# [REQUIRED ACTION]
Pull from the material each line that contains the word "Partner".
------------------------------
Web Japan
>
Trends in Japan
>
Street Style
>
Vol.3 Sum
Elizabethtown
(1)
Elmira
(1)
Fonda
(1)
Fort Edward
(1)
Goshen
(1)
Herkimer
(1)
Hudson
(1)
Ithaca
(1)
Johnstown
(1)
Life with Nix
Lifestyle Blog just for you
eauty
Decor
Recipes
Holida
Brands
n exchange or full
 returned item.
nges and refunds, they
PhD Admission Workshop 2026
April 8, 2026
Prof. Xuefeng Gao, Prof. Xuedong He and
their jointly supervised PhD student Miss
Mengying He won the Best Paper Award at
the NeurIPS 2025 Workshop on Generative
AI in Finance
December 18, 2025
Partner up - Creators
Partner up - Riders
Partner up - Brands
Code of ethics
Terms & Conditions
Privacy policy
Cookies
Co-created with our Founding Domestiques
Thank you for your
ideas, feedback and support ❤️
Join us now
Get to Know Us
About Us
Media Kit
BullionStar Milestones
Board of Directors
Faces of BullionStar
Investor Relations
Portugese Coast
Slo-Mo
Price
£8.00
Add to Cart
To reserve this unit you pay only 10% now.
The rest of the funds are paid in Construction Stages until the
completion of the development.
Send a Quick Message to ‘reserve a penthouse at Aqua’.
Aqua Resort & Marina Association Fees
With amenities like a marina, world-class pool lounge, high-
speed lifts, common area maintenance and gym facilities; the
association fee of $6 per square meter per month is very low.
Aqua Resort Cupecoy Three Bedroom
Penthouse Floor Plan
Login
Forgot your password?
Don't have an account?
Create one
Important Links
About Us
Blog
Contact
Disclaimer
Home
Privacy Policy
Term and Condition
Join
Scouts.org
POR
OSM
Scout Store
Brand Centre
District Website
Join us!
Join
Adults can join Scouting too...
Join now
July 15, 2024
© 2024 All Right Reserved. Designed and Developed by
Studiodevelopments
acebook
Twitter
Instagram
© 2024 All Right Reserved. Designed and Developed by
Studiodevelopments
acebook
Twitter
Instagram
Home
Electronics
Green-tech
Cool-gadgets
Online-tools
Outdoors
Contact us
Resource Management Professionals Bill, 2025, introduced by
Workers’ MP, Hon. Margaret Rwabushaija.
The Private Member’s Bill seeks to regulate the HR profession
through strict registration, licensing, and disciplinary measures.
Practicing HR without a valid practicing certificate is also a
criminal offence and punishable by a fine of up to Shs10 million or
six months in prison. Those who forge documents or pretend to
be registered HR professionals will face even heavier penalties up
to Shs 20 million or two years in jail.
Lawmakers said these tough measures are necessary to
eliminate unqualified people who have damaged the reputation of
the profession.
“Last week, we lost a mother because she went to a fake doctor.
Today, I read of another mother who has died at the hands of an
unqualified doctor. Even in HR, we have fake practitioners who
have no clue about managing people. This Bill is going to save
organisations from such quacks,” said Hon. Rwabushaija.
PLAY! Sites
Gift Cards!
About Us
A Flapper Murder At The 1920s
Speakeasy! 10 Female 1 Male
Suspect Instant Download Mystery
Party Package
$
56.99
------------------------------
# [RESULT OF THE EXERCISE]
Partner up - Creators
Partner up - Riders
Partner up - Brands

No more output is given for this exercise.